Defective motor planning in Parkinson's disease as measured by poor performance on a Trail making test is associated with a measurable alteration in ambulatory persistence, and altered ambulatory persistence, quantified by our proposed model parameter, correlates highly with the UPDRS ADL score. Thus, cognitive-motor planning defects might be a major source of disability in PD. We suggest that in future clinical practice gait tests can be used in order to quantify short-term planning ability in neurodegenerative diseases.
背景/目的:在进行与行走相关的活动时,一个人行走的步数通常取决于他们的计划。
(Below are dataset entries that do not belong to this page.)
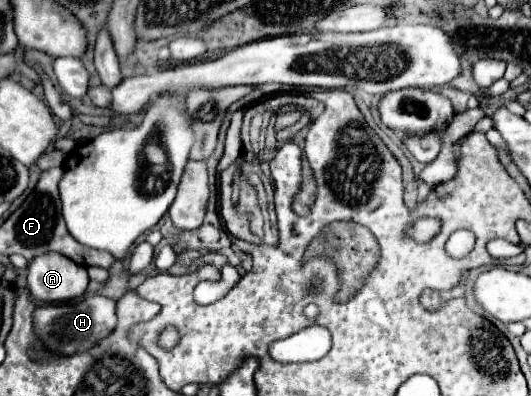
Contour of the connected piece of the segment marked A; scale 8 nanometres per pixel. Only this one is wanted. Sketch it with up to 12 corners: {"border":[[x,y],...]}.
{"border":[[59,253],[27,267],[37,303],[81,299],[87,269]]}

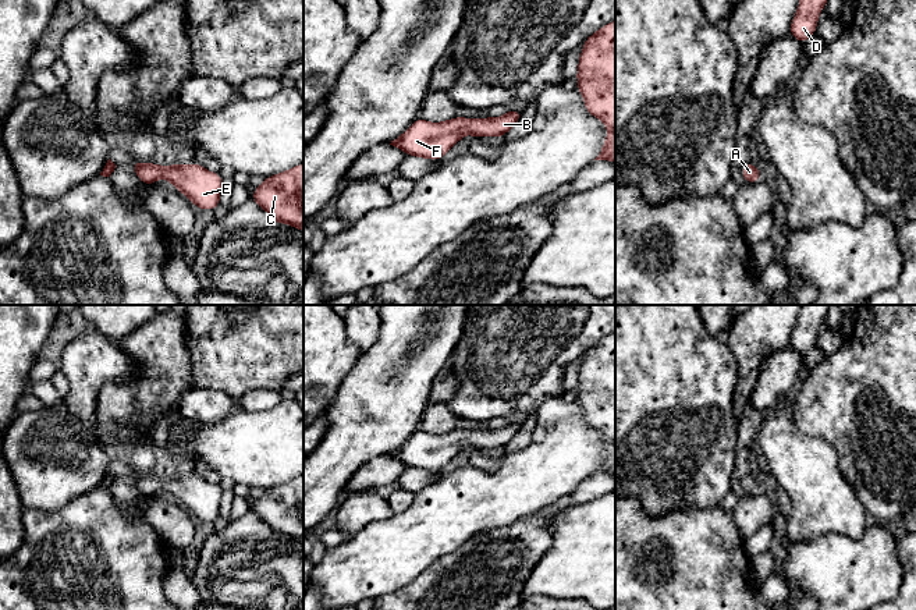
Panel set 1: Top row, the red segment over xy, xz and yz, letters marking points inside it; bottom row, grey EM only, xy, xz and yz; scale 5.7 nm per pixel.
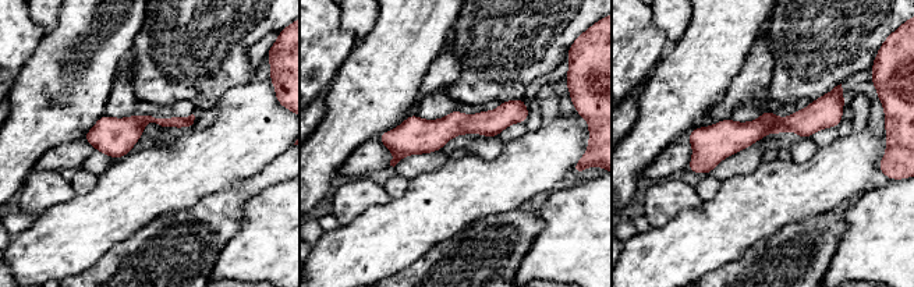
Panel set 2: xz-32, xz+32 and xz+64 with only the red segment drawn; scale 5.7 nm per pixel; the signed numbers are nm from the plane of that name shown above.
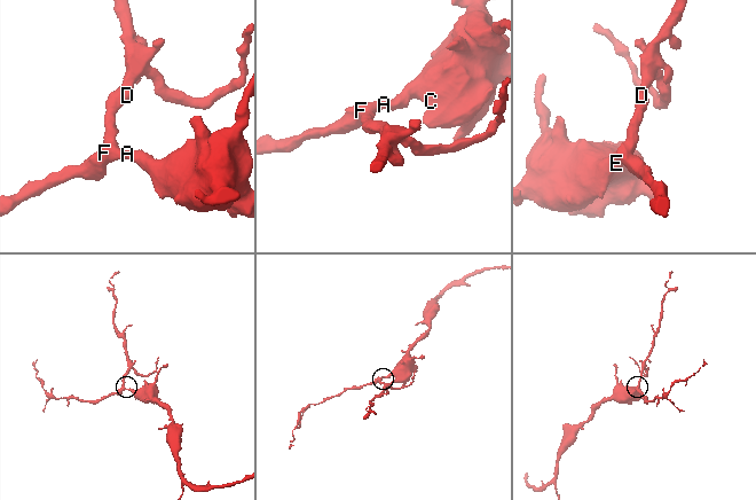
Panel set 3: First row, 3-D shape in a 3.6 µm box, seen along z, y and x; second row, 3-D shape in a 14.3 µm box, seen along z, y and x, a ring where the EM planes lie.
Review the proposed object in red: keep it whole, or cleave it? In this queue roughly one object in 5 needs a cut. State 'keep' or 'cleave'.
keep

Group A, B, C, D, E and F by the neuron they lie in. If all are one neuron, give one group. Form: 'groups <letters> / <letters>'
groups A B C D E F

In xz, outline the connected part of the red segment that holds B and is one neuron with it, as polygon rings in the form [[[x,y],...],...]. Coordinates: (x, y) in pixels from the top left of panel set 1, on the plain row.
[[[511,421],[497,430],[454,429],[441,435],[430,435],[419,429],[390,457],[405,464],[406,468],[443,472],[444,467],[464,451],[465,446],[469,444],[473,450],[501,450],[518,435],[522,426],[523,423]]]

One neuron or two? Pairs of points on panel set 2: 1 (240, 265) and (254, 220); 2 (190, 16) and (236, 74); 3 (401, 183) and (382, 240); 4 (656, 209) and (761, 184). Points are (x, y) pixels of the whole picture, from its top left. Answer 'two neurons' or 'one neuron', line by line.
1: one neuron
2: one neuron
3: two neurons
4: two neurons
本研究旨在评估帕金森病(PD)患者的运动计划与行走持续性之间的关系,并观察行走持续性是否与日常生活活动(ADL)能力相关。
招募20名特发性PD患者进行连线测验(一项运动计划测试),并佩戴步数活动监测器48小时。行走事件持续性的测量包括事件期间所走的步数,行走事件定义为连续行走(迈步)且不间断3秒或更长时间。3秒或更长时间后重新开始迈步(行走)计为一个新的行走事件。同时还获取了统一帕金森病评定量表(UPDRS)的运动和ADL量表。
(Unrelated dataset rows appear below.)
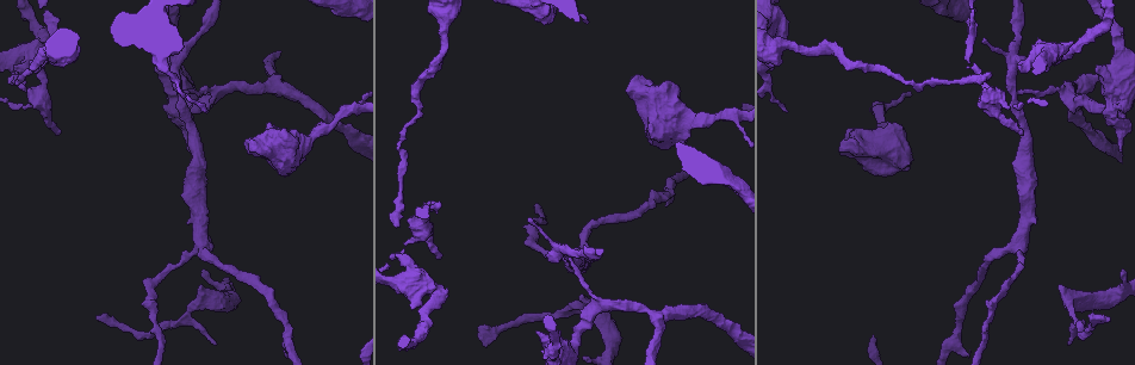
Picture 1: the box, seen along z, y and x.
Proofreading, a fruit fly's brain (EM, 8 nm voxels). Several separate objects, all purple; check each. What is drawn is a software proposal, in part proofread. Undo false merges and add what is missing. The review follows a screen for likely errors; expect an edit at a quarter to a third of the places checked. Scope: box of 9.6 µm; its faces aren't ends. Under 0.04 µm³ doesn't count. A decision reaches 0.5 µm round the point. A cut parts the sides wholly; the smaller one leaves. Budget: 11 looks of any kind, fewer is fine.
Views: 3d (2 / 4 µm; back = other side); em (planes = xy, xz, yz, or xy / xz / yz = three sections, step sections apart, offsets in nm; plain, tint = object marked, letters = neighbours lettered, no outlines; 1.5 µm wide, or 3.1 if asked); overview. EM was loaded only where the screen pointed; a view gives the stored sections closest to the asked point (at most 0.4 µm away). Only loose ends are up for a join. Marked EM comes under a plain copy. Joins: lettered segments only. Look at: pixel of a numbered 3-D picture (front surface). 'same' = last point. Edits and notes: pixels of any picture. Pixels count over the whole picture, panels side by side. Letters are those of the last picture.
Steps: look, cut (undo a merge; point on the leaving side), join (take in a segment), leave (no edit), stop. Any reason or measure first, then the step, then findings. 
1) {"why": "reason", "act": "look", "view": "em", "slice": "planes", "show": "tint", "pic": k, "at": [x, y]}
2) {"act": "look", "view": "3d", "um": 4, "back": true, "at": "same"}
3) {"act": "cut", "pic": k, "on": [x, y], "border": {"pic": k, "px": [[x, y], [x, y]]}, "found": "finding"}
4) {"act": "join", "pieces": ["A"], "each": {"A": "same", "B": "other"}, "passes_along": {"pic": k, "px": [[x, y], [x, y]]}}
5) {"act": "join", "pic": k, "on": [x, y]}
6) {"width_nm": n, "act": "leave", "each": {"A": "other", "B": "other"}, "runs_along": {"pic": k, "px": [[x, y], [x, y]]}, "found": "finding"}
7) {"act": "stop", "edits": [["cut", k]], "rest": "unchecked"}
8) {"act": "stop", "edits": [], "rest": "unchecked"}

{"why": "branch stops here", "act": "look", "view": "em", "slice": "planes", "show": "letters", "pic": 1, "at": [481, 341]}

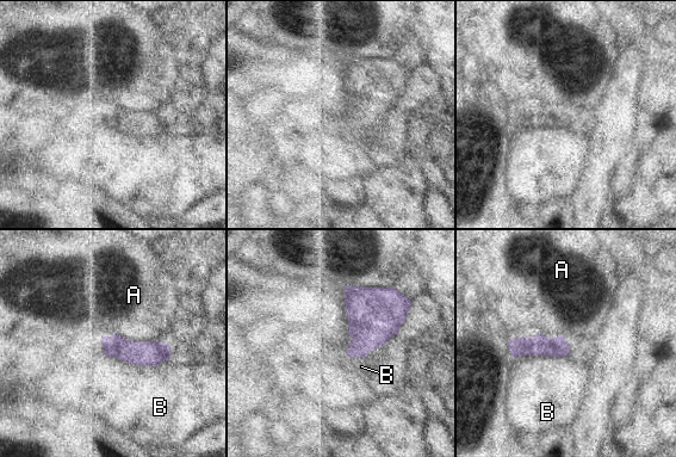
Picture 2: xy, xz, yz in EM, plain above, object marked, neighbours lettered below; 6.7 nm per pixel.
{"act": "leave", "each": {"A": "other", "B": "other"}, "border": {"pic": 2, "px": [[101, 335], [162, 343]]}, "found": "no lettered segment goes on from it"}

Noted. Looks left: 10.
{"why": "tapers out", "act": "look", "view": "em", "um": 3.1, "slice": "yz", "step": 8, "show": "letters", "pic": 1, "at": [1068, 345]}

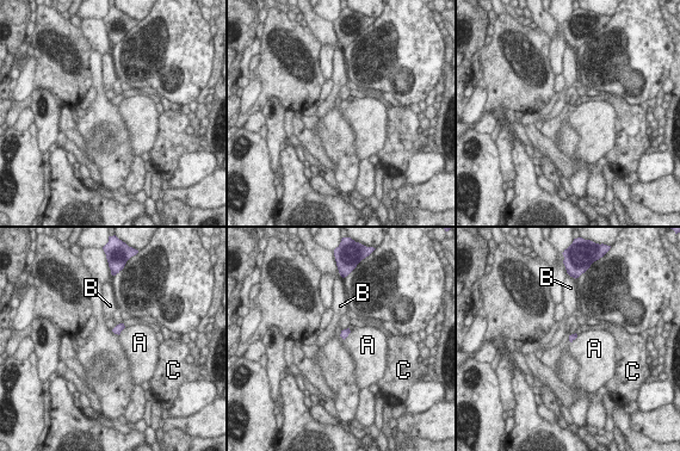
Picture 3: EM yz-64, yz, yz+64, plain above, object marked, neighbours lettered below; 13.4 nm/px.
{"act": "look", "view": "em", "um": 3.1, "slice": "planes", "show": "letters", "at": "same"}

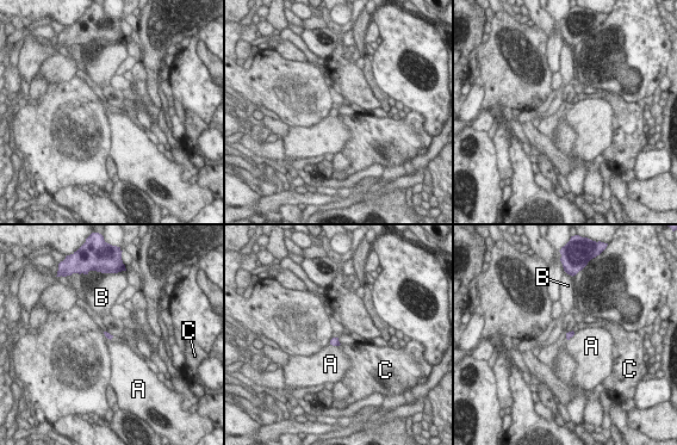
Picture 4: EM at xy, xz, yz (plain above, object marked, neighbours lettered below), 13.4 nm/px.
{"act": "leave", "each": {"A": "other", "B": "other", "C": "other"}, "border": {"pic": 4, "px": [[575, 333], [567, 340]]}, "found": "none of them fits"}

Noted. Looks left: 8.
{"why": "a fork", "act": "look", "view": "3d", "um": 2, "pic": 1, "at": [1017, 95]}

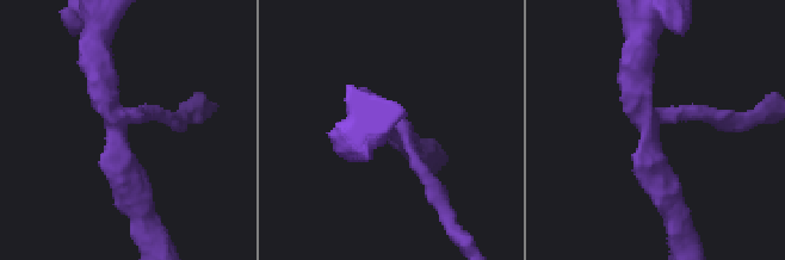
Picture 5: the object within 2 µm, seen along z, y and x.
{"arms": 3, "act": "look", "view": "em", "slice": "planes", "show": "letters", "pic": 5, "at": [127, 119]}

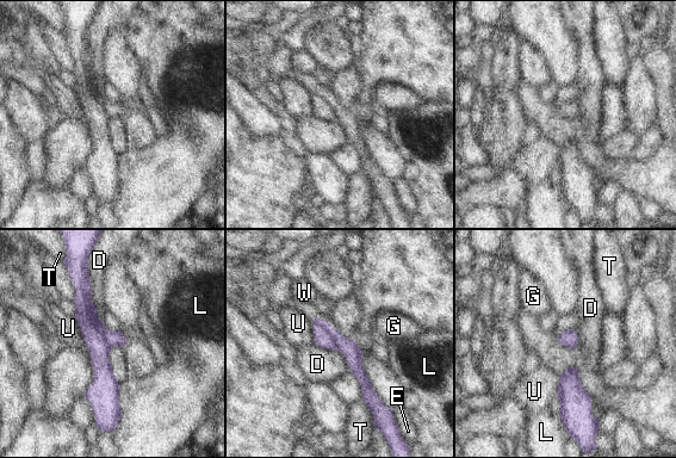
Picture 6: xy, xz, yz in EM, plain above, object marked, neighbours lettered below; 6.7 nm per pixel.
{"act": "cut", "pic": 6, "on": [322, 330], "each": {"D": "other", "E": "other", "G": "other", "L": "other", "T": "other", "U": "other", "W": "other"}, "found": "two neurons meet here"}

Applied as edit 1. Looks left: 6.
{"why": "abrupt turn", "act": "look", "view": "em", "slice": "yz", "step": 4, "show": "tint", "pic": 1, "at": [426, 284]}

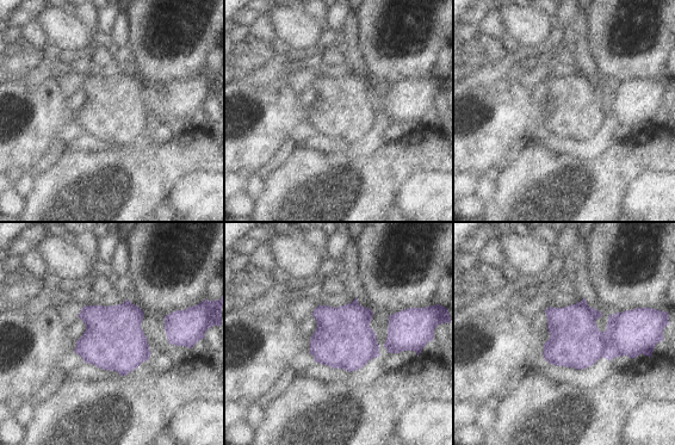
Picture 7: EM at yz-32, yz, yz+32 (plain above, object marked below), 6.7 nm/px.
{"why": "cut it another way", "act": "look", "view": "em", "slice": "planes", "show": "letters", "at": "same"}

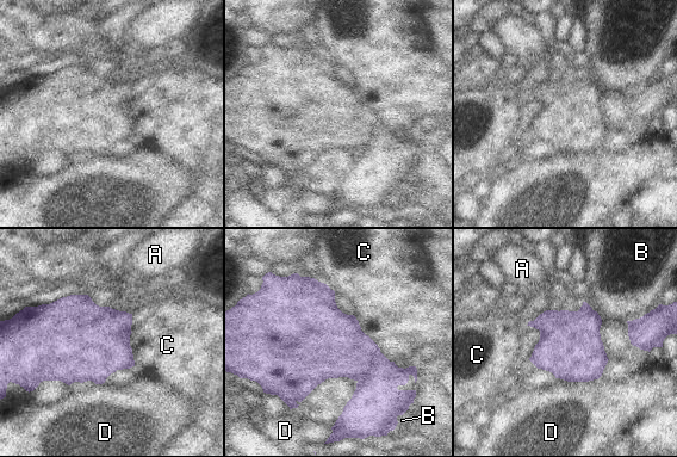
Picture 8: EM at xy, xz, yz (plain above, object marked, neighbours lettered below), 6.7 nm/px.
{"width_nm": 420, "act": "leave", "each": {"A": "other", "B": "other", "C": "other", "D": "other"}, "border": {"pic": 8, "px": [[353, 315], [360, 328], [393, 362]]}, "found": "one neuron here"}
为每个受试者绘制了每个步数下行走事件总数的累积百分比,绘制后可描述为S形曲线。我们发现由方程y = x(n)/(k(n)+x(n))定义的这条S形曲线与数据拟合良好,其中k代表每个受试者特有的常数,x代表每个行走事件中的步数,y代表包含x步或更少步数的运动事件的预计百分比。(均方根误差(RMSE)=0.02,R(2)=0.98)。连线测验A部分与常数k高度相关(R = -0.74,p < 0.001)。常数k也与UPDRS的ADL子量表高度相关(R = -0.81,p = 0.0001)。一个包含连线测验A部分和UPDRS-ADL子量表的向前双变量回归模型预测了常数k变异性的66%。每天的总步数以及UPDRS运动子量表对模型没有贡献。
通过连线测验表现不佳所衡量的帕金森病运动计划缺陷与行走持续性的可测量改变相关,并且通过我们提出的模型参数量化的行走持续性改变与UPDRS ADL评分高度相关。因此,认知运动计划缺陷可能是PD患者残疾的主要来源。我们建议在未来的临床实践中可以使用步态测试来量化神经退行性疾病中的短期计划能力。